Como médico, vejo o ciclo da vida se fechando. Como ser humano, necessito lembrar o limite entre continuar lutando, pagando a existência o preço do sofrimento de um corpo cansado, ou deixando-o partir com dignidade. Nesse momento a única maneira de suportar a vida é deixá-la.

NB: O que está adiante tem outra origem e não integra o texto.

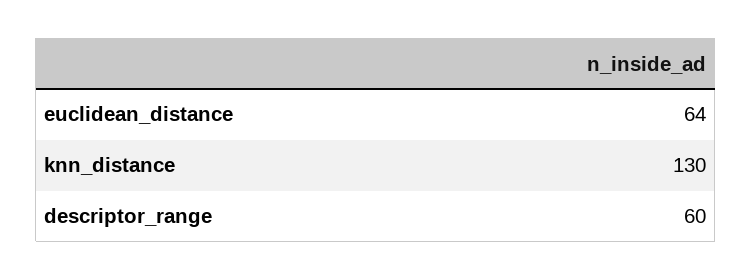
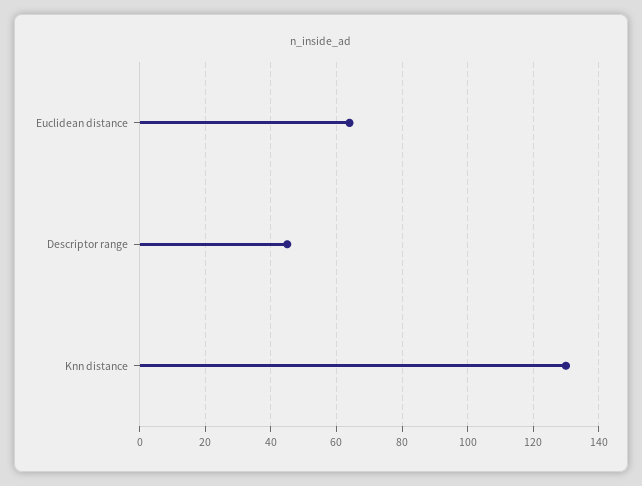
descriptor_range: 60 -> 45

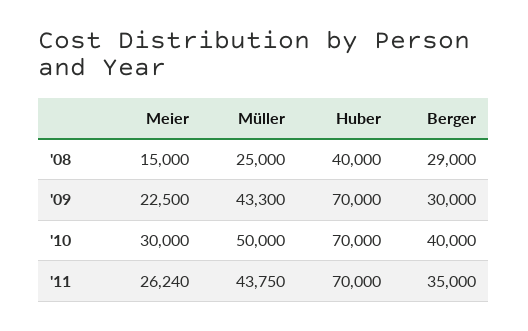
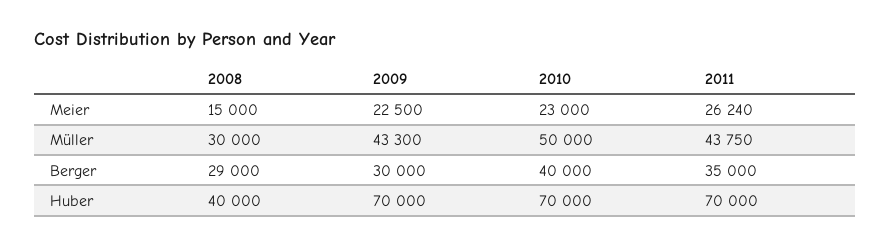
Müller, '08: 25000 -> 30000
Meier, '10: 30000 -> 23000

Na velhice valemos pouco. O tempo cobra nossa vitalidade. Quando desembarcamos naquele porto, notamos que nossa moeda se desvalorizou. Poucos são aqueles que continuarão olhando o idoso, não pela capa do seu livro, mas pelas suas páginas. Ninguém se lembra de premiar um ancião pela sua jornada. O terceiro prêmio poderia uma rosa de ouro! O segundo prêmio, uma rosa de prata! O primeiro prêmio deveria ser apenas uma rosa, a verdadeira, feita por Deus!

Minha querida Enercília teve um derrame cerebral, doença que divorcia o corpo da mente. Agradeço aos meus colegas médicos pela atenção e pelo carinho que eles estão dispensando á ela. Enquanto isso, eu viro Medeor, aquele que cuida.  Minha missão vai mais longe, ultrapassando aquele cérebro lesado; meu sofrimento, também. Quem agora dedica abnegação ao amado enfermo é tão médico quanto filho.

Terça feira, 23 de dezembro, 9.30 da manhã. Lá vem a morte cobrar sua dívida. Ela não necessita mais de argumentar, pois encontra aquele ser querido, bastante debilitado e cansado. Eu penso em lutar mais uma vez contra essa fabricante de dor, mas seria desumano e egoísta. Embora a angústia que a morte provoca, guardando no seu ventre, tanto vazio e tanta saudade, conforta-me o morrer rápido e pouco agonizante.

Para onde vai minha tão protetora tia-mãe?A filosofia, a religião, o mistério; todos apresentam suas teorias. Meu lenitivo é olhar para o céu, para as estrelas, para o mar; lá estará ela. Cada pedacinho dela cintila nos meus olhos, nos meus gestos, na minha tristeza, na minha perseverança em continuar lutando para dar testemunho da rica história que ela foi e ensinou para mim. Necessito continuar lutando. Preciso continuar vivendo. Parece difícil; mas não é. Basta apenas ir gastando o amor que ela me deixou.